There have been meetings in many of the schools that have shed light on the Committee’s plans for the faculty of the district. During one of these meetings at Meadows Elementary school, the Superintendent along with other members of the committee, gave a presentation on what the needs of the school district are as well as how much they are asking the voters for. The planning effort will be put on the 2020 election ballot in hopes of voters approving of the asking price. After inspections of the schools and data being analyzed by the committee, it was established that to solve the determined, most important needs of the schools, the district would need $137 million. The voters would not approve of this high of an asking price so it was initially narrowed to $78 million. Now it has been reduced further to $60 million.

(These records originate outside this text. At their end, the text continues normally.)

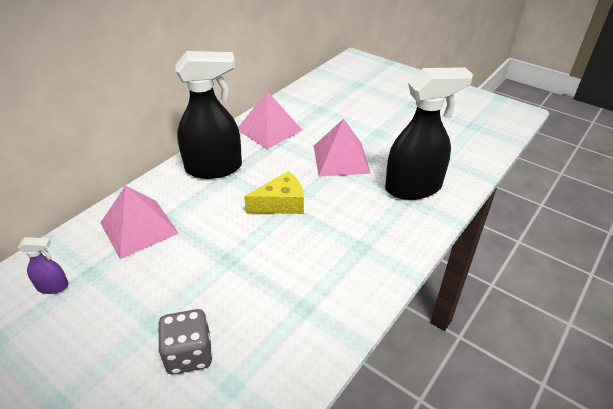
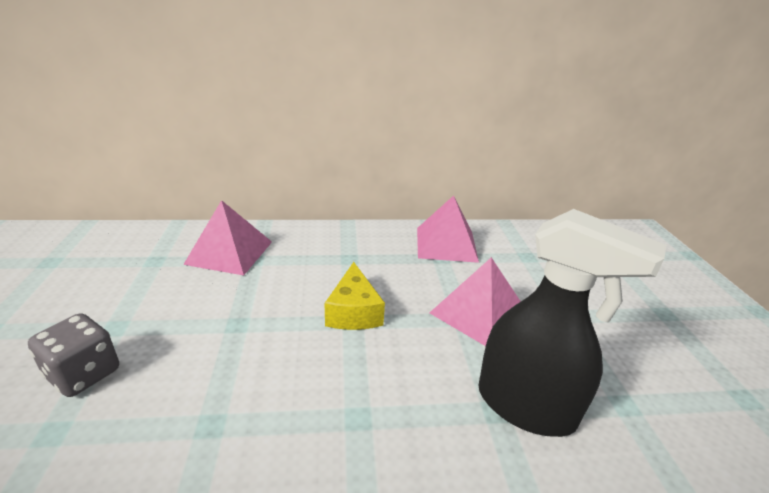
camera: 45 degrees right, 10 degrees down
purple spray bottle [18,237,69,294] -> none
black spray bottle [175,51,242,179] -> none
yellow cheese [244,171,304,214] -> yellow cheese turned 60 degrees clockwise [325,262,385,330]

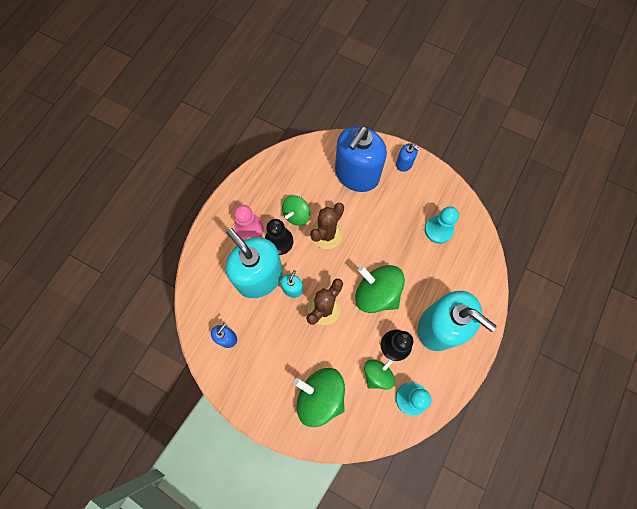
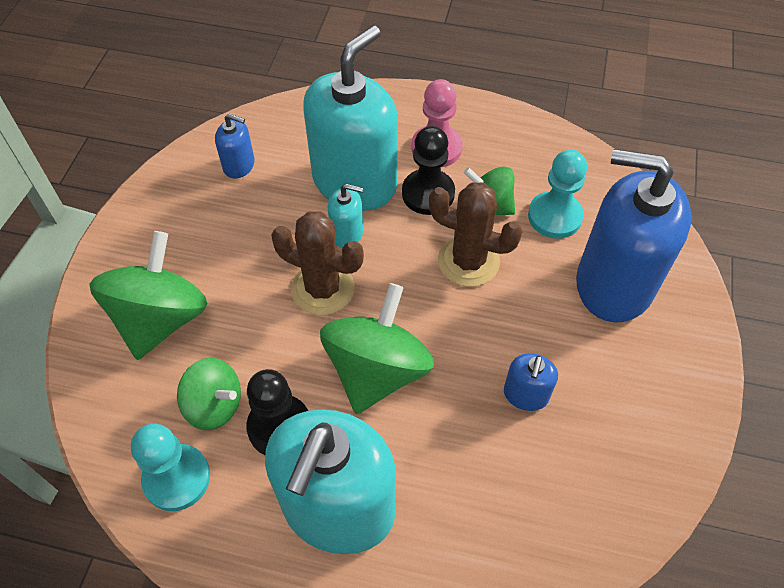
camera: 75 degrees right, 15 degrees down
blue soap dispenser [396,143,420,172] -> blue soap dispenser moved to [504,353,558,411]
turquoise pawn [425,206,459,244] -> turquoise pawn moved to [528,150,587,239]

The buildings in this school district have average of 55-years-old so there are many things within them that need to be improved or replaced altogether. The heating systems are mostly original, the CHS tennis courts are cracked and unsafe, there is lots of rust and the boilers need to be constantly tended to. There are also buildings that aren’t safe for earthquakes.
The last time a bond, the official term for facilities planning effort after approval, was 19 years ago. Since then no updates to the schools have been completed.
Voters turned down an 2016, $80 million bond.
But the bond from 19 years ago will be paid off in the spring of 2020, so the committee is hoping to not add more money on top of it until it ends and instead just replace it with this new planning effort. If $60 million is requested in taxes for school facilities, it will remain at the current rate. This would be where a homeowner with a $250,000 home will pay $240 per year in taxes.
The district is eligible for a $7.5 million dollar match from the state if the bond is passed. The current plan is to try to convert Parklane and Oliver into a grades six through eight middle school but helping all of the schools first is the priority. If the ballot issue is approved, the board of education will appoint a community based bond oversight committee to review fiscal and faculty decision on expenditures.
The district wants to get the planning effort passed this time and in the spring it is a good time to put it on the ballot. This is because no other district, as of current knowledge, is running and asking for money at the same time. Also construction costs are going up eight percent a year so the longer the district waits to renovate, the more it’ll cost. If it doesn’t pass this time then money may have to be taken out of the general fund to pay for the necessities and it would end up taking away from the education.
More information will be provided as time goes on and a community flyer will be mailed to the people of the district as well. The facilities planning effort isn’t a bond until it has been approved by the school board.